18. KAPITEL
A’oodhu bi kalimaat Allaah al-taammaati min sharri maa khalaq.
»In den vollkommenen Worten Allahs suche ich Zuflucht vor dem Bösen, das Er erschaffen hat.«
– Sahih Muslim, Hadith 2708
14. Tagebucheintrag (Fortsetzung)
Mostar ließ meine Wange los, nahm meine Hand und führte mich in ihre Werkstatt. Ihre Waffenschmiede. So sah sie jetzt aus. Bambusstangen an der Wand, Küchenmesser auf der Werkbank. Fehlgeschlagene Experimente, Prototypen, lagen in der hintersten Ecke. Ich sah schief abgesägte oder gesplitterte Stangen, verbogene und angeschlagene Messer. Gerissene Schnürsenkel, verschiedene Klebebandrollen und ein abgewickeltes Gewirr aus glänzend rotem Weihnachtsband.
»Stellen Sie sich hier hin.« Mostar führte mich in die Mitte des Raumes. »Rücken gerade.« Sie musterte mich eine Sekunde lang von Kopf bis Fuß und griff dann nach einer der Bambusstangen. »Halten Sie sich still.« Sie stellte die Stange an meinen Rücken. »Fast perfekt.« Dann legte Sie die Stange auf die Werkbank. »Schauen Sie zu, hören Sie zu. Prägen Sie sich jeden Schritt genau ein.«
Deshalb habe ich den nächsten Abschnitt wie eine Art Bedienungsanleitung niedergeschrieben. Ich vertraue nicht darauf, dass ich mich morgen noch an etwas erinnern werde, nachdem ich heute Abend in den Tiefschlaf falle. Außerdem komme ich mit einer Sache, die Mostar erwähnte, während wir arbeiteten, einfach nicht klar. Etwas von wegen »den Rest der Siedlung unterrichten«. Ich habe nicht gefragt, was sie damit meint. Dazu hatte ich keine Gelegenheit. Sie ist direkt in die Lektion eingestiegen, und hier ist sie.
Wie man einen Speer herstellt:
Die Wahl des richtigen Bambusrohrs ist von entscheidender Bedeutung. Es darf sich nicht verjüngen. Das ruiniert die Balance. Und es muss zur eigenen Körpergröße passen. Zu lang ist zu unhandlich. Zu kurz, und man riskiert, auf die Klinge zu fallen. Die Länge muss nicht ganz genau passen, wichtiger ist, dass das obere Ende den Griff des Messers perfekt umgibt. Das Rohr muss den richtigen Umfang haben, muss dick genug sein, um die erforderliche Steifheit zu bieten, darf aber nicht so wuchtig sein, dass man es nicht fest greifen kann. (Wow, das klingt schmutzig. Entschuldigung, ich stehe gerade echt neben mir.)

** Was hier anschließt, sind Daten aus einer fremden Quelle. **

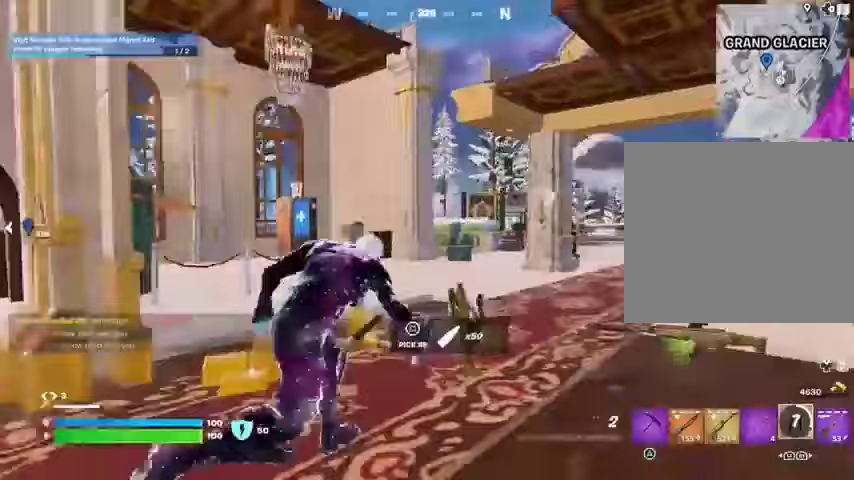
{"buttons": [], "left_stick": "left", "right_stick": "center", "events": [[33, "left_stick", "down"], [133, "left_stick", "left"], [433, "right_stick", "center"]]}
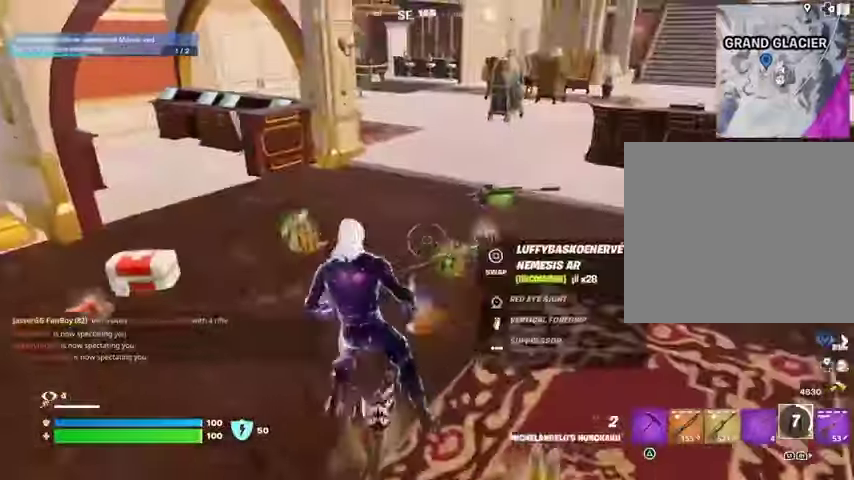
{"buttons": ["L3"], "left_stick": "up-right", "right_stick": "right", "events": [[233, "right_stick", "right"], [300, "left_stick", "down"], [333, "R1", "down"], [400, "left_stick", "up-right"], [467, "R1", "up"], [500, "L3", "down"]]}
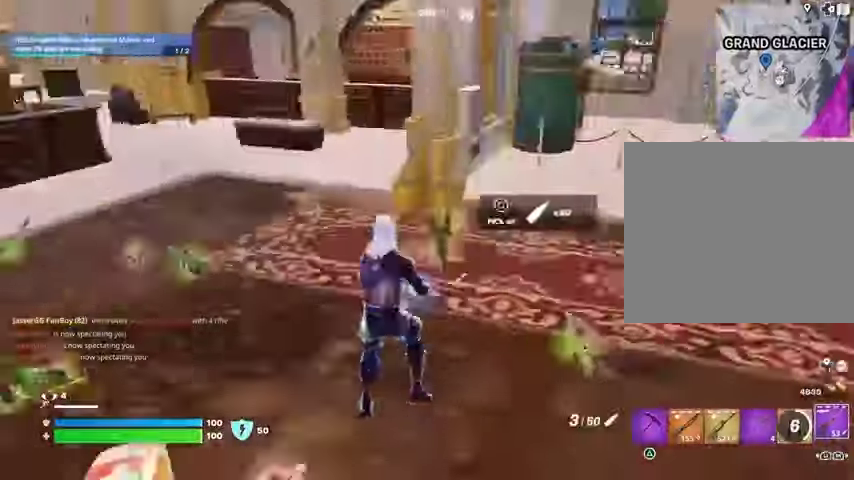
{"buttons": [], "left_stick": "up", "right_stick": "center", "events": [[100, "L3", "up"], [200, "left_stick", "up"], [200, "right_stick", "center"]]}
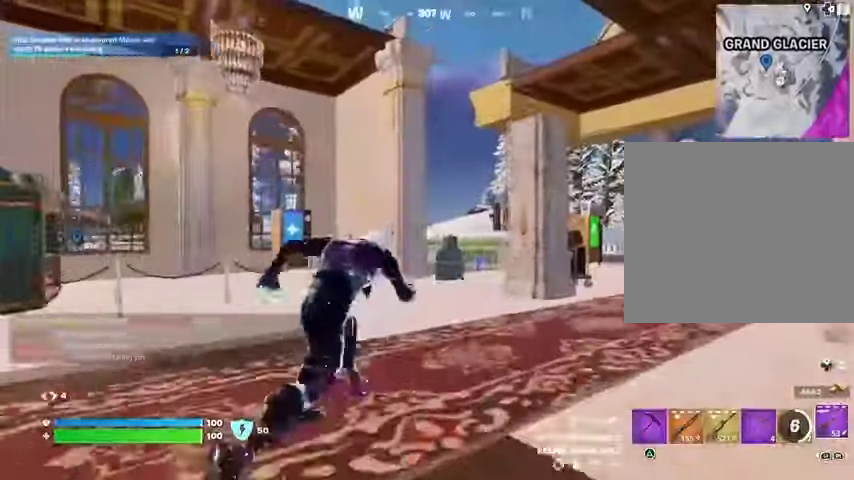
{"buttons": [], "left_stick": "up", "right_stick": "center", "events": []}
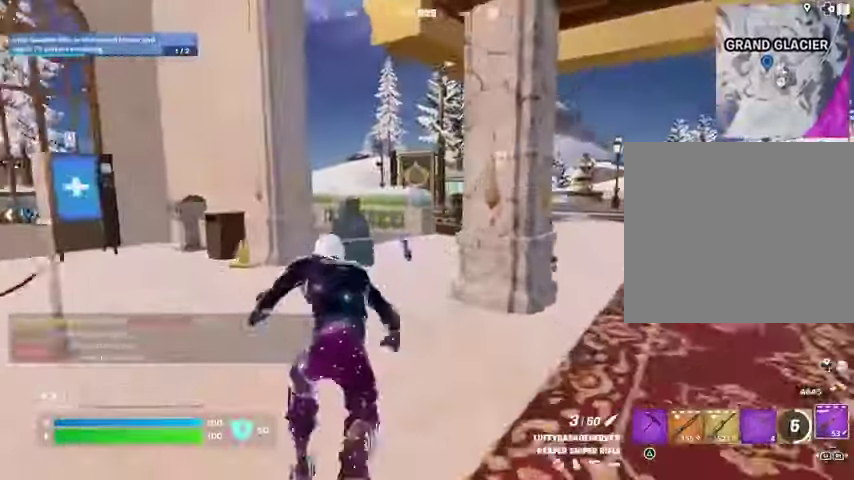
{"buttons": [], "left_stick": "up-right", "right_stick": "center", "events": [[400, "L1", "down"], [400, "left_stick", "up-right"], [500, "L1", "up"]]}
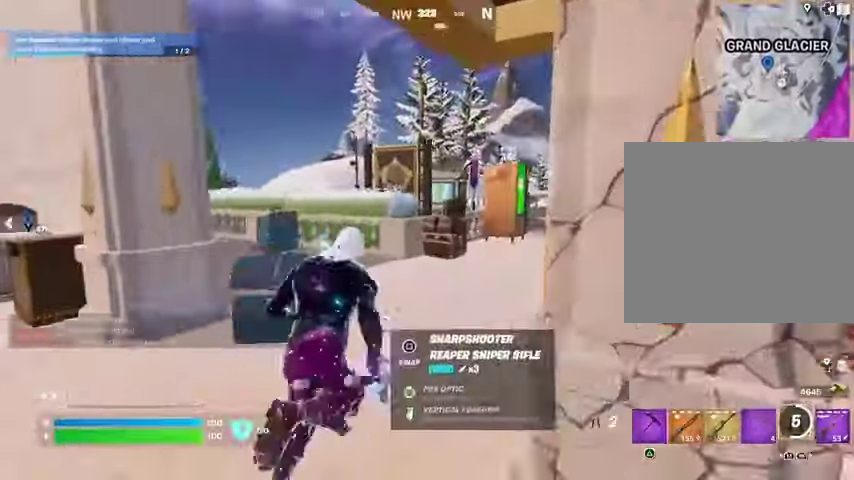
{"buttons": [], "left_stick": "up", "right_stick": "center", "events": [[67, "L1", "down"], [100, "right_stick", "left"], [167, "L1", "up"], [233, "right_stick", "center"], [300, "left_stick", "up"], [400, "right_stick", "up"], [467, "right_stick", "center"]]}
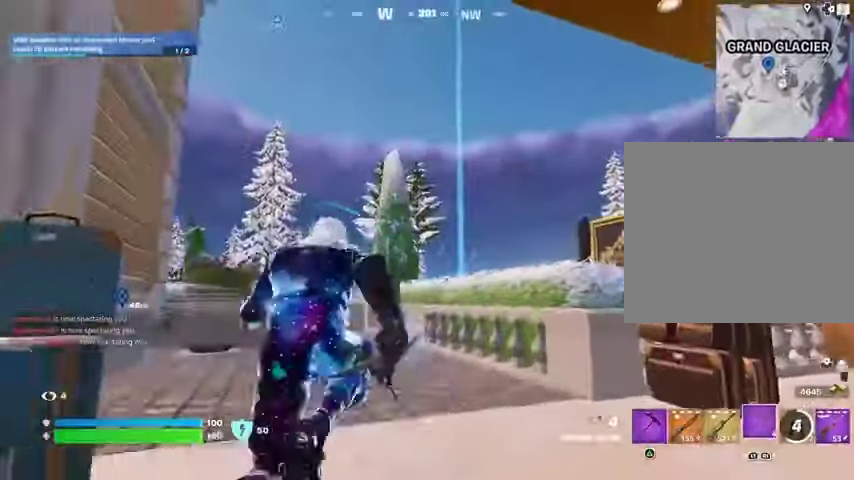
{"buttons": [], "left_stick": "up-right", "right_stick": "center", "events": [[67, "CROSS", "down"], [133, "CROSS", "up"], [167, "left_stick", "up-right"]]}
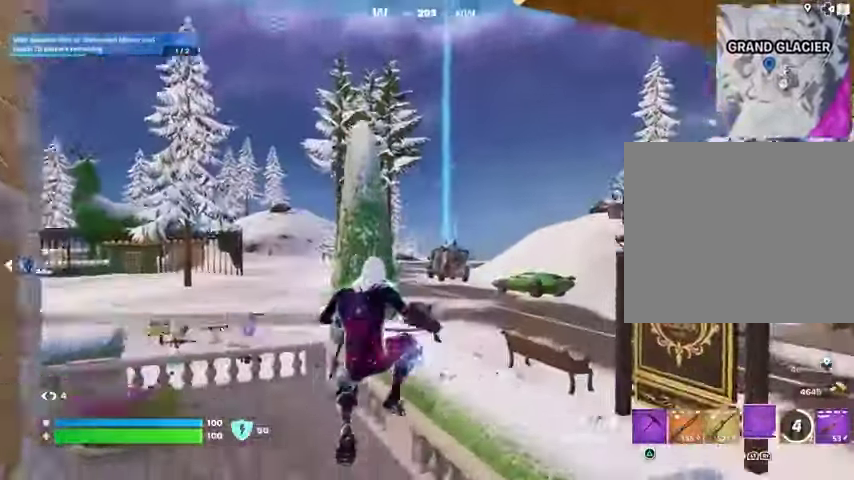
{"buttons": [], "left_stick": "up-right", "right_stick": "center", "events": [[33, "left_stick", "up"], [67, "L2", "down"], [167, "L2", "up"], [300, "left_stick", "up-left"], [500, "left_stick", "up-right"]]}
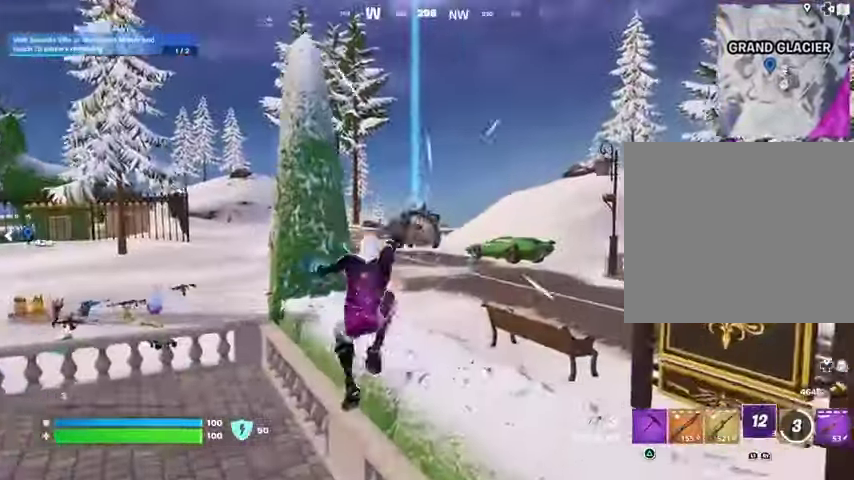
{"buttons": [], "left_stick": "up-right", "right_stick": "center", "events": []}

Beim Ernten der Stange sägt man sie unmittelbar unter dem untersten Knoten ab, oder wie auch immer diese Ringe heißen. Das dauert eine Weile, vor allem mit einem dünnen Brotmesser. Und es gibt eine spezielle Methode. Wenn man wie bei normalem Holz von einer Seite zur anderen durchsägt und nur ein kleines Stück Verbindungsfaser übersieht, reißt diese Faser einen Streifen über die gesamte Länge heraus. Wie Mostar mich warnte: »Das verringert die Stabilität und fördert das Splittern.« Der Trick besteht darin, zuerst einmal ganz außen herum zu sägen und die harte Deckschicht zu durchtrennen, bevor man den tiefen Schnitt ausführt.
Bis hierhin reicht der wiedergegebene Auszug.